There are obvious obstacles to a deeper connection between the Chinese internet and the wider world. One is linguistic: the massive majority of Chinese cannot understand foreign language content, just as most English-speakers are unable to read Mandarin.
Then there are the cultural disconnects. Many Chinese know little about Google. Fewer see its threat to shut up shop as the frontline in the battle for internet liberty.
Not that they can’t be riled by government heavy–handedness, as the furore over Green Dam indicates.
But other influences, like education or a limited awareness of the wider world, mean that many (if not most) would not see a Google withdrawal as a seminal moment. The Global Times thundered about American “information imperialism” in typical stroppy style this week. But it had a basic point in talking about two different world outlooks.
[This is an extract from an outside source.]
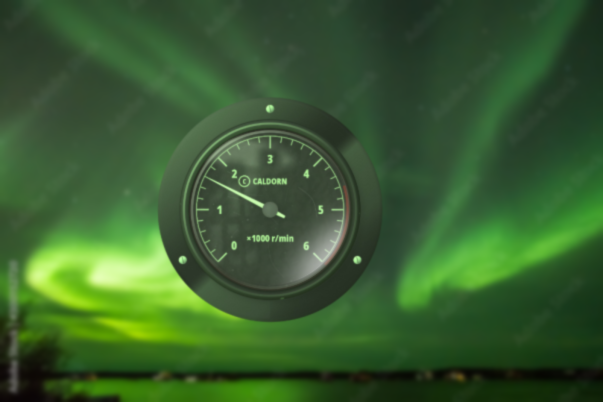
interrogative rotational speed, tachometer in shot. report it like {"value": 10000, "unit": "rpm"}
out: {"value": 1600, "unit": "rpm"}
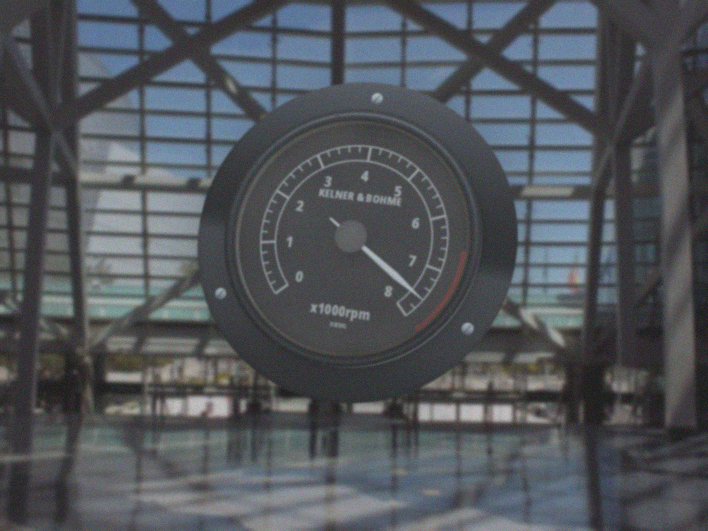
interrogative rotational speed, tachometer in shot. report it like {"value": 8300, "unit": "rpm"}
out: {"value": 7600, "unit": "rpm"}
Additionally in the Google case, the majority of Chinese already prefer Baidu’s search service (which has twice Google’s market share).
Baidu argues, like many of its domestic peers, that it has a cultural affinity with its customers that foreign competitors lack. It has developed a user-friendly search format far more in keeping with Chinese language needs, for instance.
That cultural common ground should not be overlooked. In fact, there are many cases in which the internet seems to have stimulated patriotic fervour – rather than promote the path to a more common understanding (see WiC 9 and 29 for more on the fenqing brigade). For every comment in cautious support of Hillary Clinton’s plea for internet freedoms last weekend, there will be many more telling her to keep her nose out of China’s business.
But the “walled garden” won’t last forever?
Famously, the Chinese claim to take the long-term view. Web activists may now try to argue something similar – that it is only a matter of time before the walls are finally breached.
How might that process be accelerated? Some point to the coming explosion of internet access (especially a movement away from internet cafes towards personally-owned PCs and the spread of internet-enabled mobile devices). That will take the web beyond state control, they claim.
Others insist that China already has a vibrant internet culture. To some extent that is true, especially in online campaigns that expose corrupt local officials and bureaucratic negligence (see Talking Point, WiC18). By “speaking truth to power” are netizens already creating a sense of shared experience that cannot be reversed?
And what about the economy…
China will suffer if it misses out on the productivity gains made at the ‘internet frontier’, the critics warn. And why would it even want to isolate itself from the rest of the online world, especially when it has done the opposite in trade terms? Exports have taken off, and living standards have risen, through engagement with the global economy. Not by shutting it out.
But economic growth has been sought on China’s terms whenever possible and engagement with the internet will be viewed in a similar way. That may mean Baidu and the other favoured firms grow lazy behind their protective fence (a shame, as the country has enough overbearing monopolies already, complained the Economic Observer this week).
It might happen. But domestic firms seem to have learned quickly enough from their international peers, and they are already proving that they can adapt foreign business models to the local market.
More than that, they are likely to have at least a few creative ideas of their own. With close to a quarter of the world’s internet users (384 million is this month’s estimate from CNNIC, the government’s internet research agency), they also have a huge market to play with. China’s share is growing rapidly too; only 29% of the domestic population is currently online. So with firewalls and filters in place, an industry disposed to self-discipline and an internet audience still far from enraged by the state of online affairs, China’s standalone ‘intranet’ looks like surviving for the foreseeable future.